Fin de la carrière d'Antoine de Brénezay
"Le devenir des contemporains de la Ligue et de leur famille
Il est indispensable de considérer le devenir professionnel des différents magistrats impliqués dans les troubles, afin de déterminer si, oui ou non, les prises de positions des années ligueuses ont eu une influence décisive sur leur avenir et celui de leur famille.

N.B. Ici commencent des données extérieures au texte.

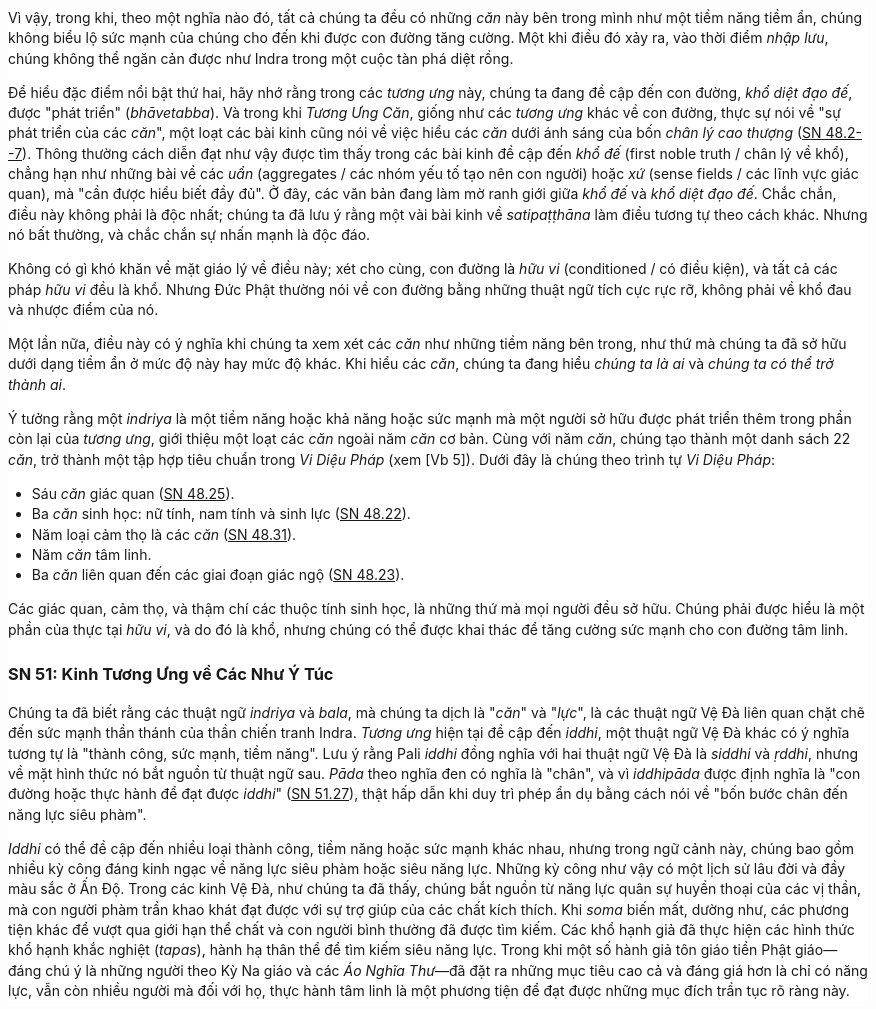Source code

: Vì vậy, trong khi, theo một nghĩa nào đó, tất cả chúng ta đều có những *căn* này bên trong mình như một tiềm năng tiềm ẩn, chúng không biểu lộ sức mạnh của chúng cho đến khi được con đường tăng cường. Một khi điều đó xảy ra, vào thời điểm *nhập lưu*, chúng không thể ngăn cản được như Indra trong một cuộc tàn phá diệt rồng.

Để hiểu đặc điểm nổi bật thứ hai, hãy nhớ rằng trong các *tương ưng* này, chúng ta đang đề cập đến con đường, *khổ diệt đạo đế*, được "phát triển" (*bhāvetabba*). Và trong khi *Tương Ưng Căn*, giống như các *tương ưng* khác về con đường, thực sự nói về "sự phát triển của các *căn*", một loạt các bài kinh cũng nói về việc hiểu các *căn* dưới ánh sáng của bốn *chân lý cao thượng* ([SN 48.2--7](https://suttacentral.net/sn48.2)). Thông thường cách diễn đạt như vậy được tìm thấy trong các bài kinh đề cập đến *khổ đế* (first noble truth / chân lý về khổ), chẳng hạn như những bài về các *uẩn* (aggregates / các nhóm yếu tố tạo nên con người) hoặc *xứ* (sense fields / các lĩnh vực giác quan), mà "cần được hiểu biết đầy đủ". Ở đây, các văn bản đang làm mờ ranh giới giữa *khổ đế* và *khổ diệt đạo đế*. Chắc chắn, điều này không phải là độc nhất; chúng ta đã lưu ý rằng một vài bài kinh về *satipaṭṭhāna* làm điều tương tự theo cách khác. Nhưng nó bất thường, và chắc chắn sự nhấn mạnh là độc đáo.

Không có gì khó khăn về mặt giáo lý về điều này; xét cho cùng, con đường là *hữu vi* (conditioned / có điều kiện), và tất cả các pháp *hữu vi* đều là khổ. Nhưng Đức Phật thường nói về con đường bằng những thuật ngữ tích cực rực rỡ, không phải về khổ đau và nhược điểm của nó.

Một lần nữa, điều này có ý nghĩa khi chúng ta xem xét các *căn* như những tiềm năng bên trong, như thứ mà chúng ta đã sở hữu dưới dạng tiềm ẩn ở mức độ này hay mức độ khác. Khi hiểu các *căn*, chúng ta đang hiểu *chúng ta là ai* và *chúng ta có thể trở thành ai*.

Ý tưởng rằng một *indriya* là một tiềm năng hoặc khả năng hoặc sức mạnh mà một người sở hữu được phát triển thêm trong phần còn lại của *tương ưng*, giới thiệu một loạt các *căn* ngoài năm *căn* cơ bản. Cùng với năm *căn*, chúng tạo thành một danh sách 22 *căn*, trở thành một tập hợp tiêu chuẩn trong *Vi Diệu Pháp* (xem [Vb 5]). Dưới đây là chúng theo trình tự *Vi Diệu Pháp*:

- Sáu *căn* giác quan ([SN 48.25](https://suttacentral.net/sn48.25)).
- Ba *căn* sinh học: nữ tính, nam tính và sinh lực ([SN 48.22](https://suttacentral.net/sn48.22)).
- Năm loại cảm thọ là các *căn* ([SN 48.31](https://suttacentral.net/sn48.31)).
- Năm *căn* tâm linh.
- Ba *căn* liên quan đến các giai đoạn giác ngộ ([SN 48.23](https://suttacentral.net/sn48.23)).

Các giác quan, cảm thọ, và thậm chí các thuộc tính sinh học, là những thứ mà mọi người đều sở hữu. Chúng phải được hiểu là một phần của thực tại *hữu vi*, và do đó là khổ, nhưng chúng có thể được khai thác để tăng cường sức mạnh cho con đường tâm linh.


### SN 51: Kinh Tương Ưng về Các Như Ý Túc

Chúng ta đã biết rằng các thuật ngữ *indriya* và *bala*, mà chúng ta dịch là "*căn*" và "*lực*", là các thuật ngữ Vệ Đà liên quan chặt chẽ đến sức mạnh thần thánh của thần chiến tranh Indra. *Tương ưng* hiện tại đề cập đến *iddhi*, một thuật ngữ Vệ Đà khác có ý nghĩa tương tự là "thành công, sức mạnh, tiềm năng". Lưu ý rằng Pali *iddhi* đồng nghĩa với hai thuật ngữ Vệ Đà là *siddhi* và *ṛddhi*, nhưng về mặt hình thức nó bắt nguồn từ thuật ngữ sau. *Pāda* theo nghĩa đen có nghĩa là "chân", và vì *iddhipāda* được định nghĩa là "con đường hoặc thực hành để đạt được *iddhi*" ([SN 51.27](https://suttacentral.net/sn51.27)), thật hấp dẫn khi duy trì phép ẩn dụ bằng cách nói về "bốn bước chân đến năng lực siêu phàm".

*Iddhi* có thể đề cập đến nhiều loại thành công, tiềm năng hoặc sức mạnh khác nhau, nhưng trong ngữ cảnh này, chúng bao gồm nhiều kỳ công đáng kinh ngạc về năng lực siêu phàm hoặc siêu năng lực. Những kỳ công như vậy có một lịch sử lâu đời và đầy màu sắc ở Ấn Độ. Trong các kinh Vệ Đà, như chúng ta đã thấy, chúng bắt nguồn từ năng lực quân sự huyền thoại của các vị thần, mà con người phàm trần khao khát đạt được với sự trợ giúp của các chất kích thích. Khi *soma* biến mất, dường như, các phương tiện khác để vượt qua giới hạn thể chất và con người bình thường đã được tìm kiếm. Các khổ hạnh giả đã thực hiện các hình thức khổ hạnh khắc nghiệt (*tapas*), hành hạ thân thể để tìm kiếm siêu năng lực. Trong khi một số hành giả tôn giáo tiền Phật giáo—đáng chú ý là những người theo Kỳ Na giáo và các *Áo Nghĩa Thư*—đã đặt ra những mục tiêu cao cả và đáng giá hơn là chỉ có năng lực, vẫn còn nhiều người mà đối với họ, thực hành tâm linh là một phương tiện để đạt được những mục đích trần tục rõ ràng này.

Réglons tout d’abord le cas bien particulier de ces officiers écartés en 1598 parce qu’ils occupaient des postes de commandement déjà dévolus à des loyalistes exilés. Il s’agit d’Antoine de Brénezay, Pierre Bidé, Pierre Biré et Guillaume Le Vavasseur. Aucun de ces dirigeants du Présidial ligueur n’est réintégré, et leur carrière s’achève en 1598. On n’a en tout cas plus trace de leurs activités après cette date, à l’exception de celles de Pierre Biré que l’on retrouve « professeur royal des droits en l’université de Nantes » en 1607 84. Brénezay, déjà âgé, meurt assez vite en 1606, mais Pierre Bidé, dont le décès intervient en 1611, et Guillaume Le Vavasseur, toujours vivant en 1620, n’exercent plus de charge publique après la Ligue. La paix de 1598 met donc fin à leur carrière".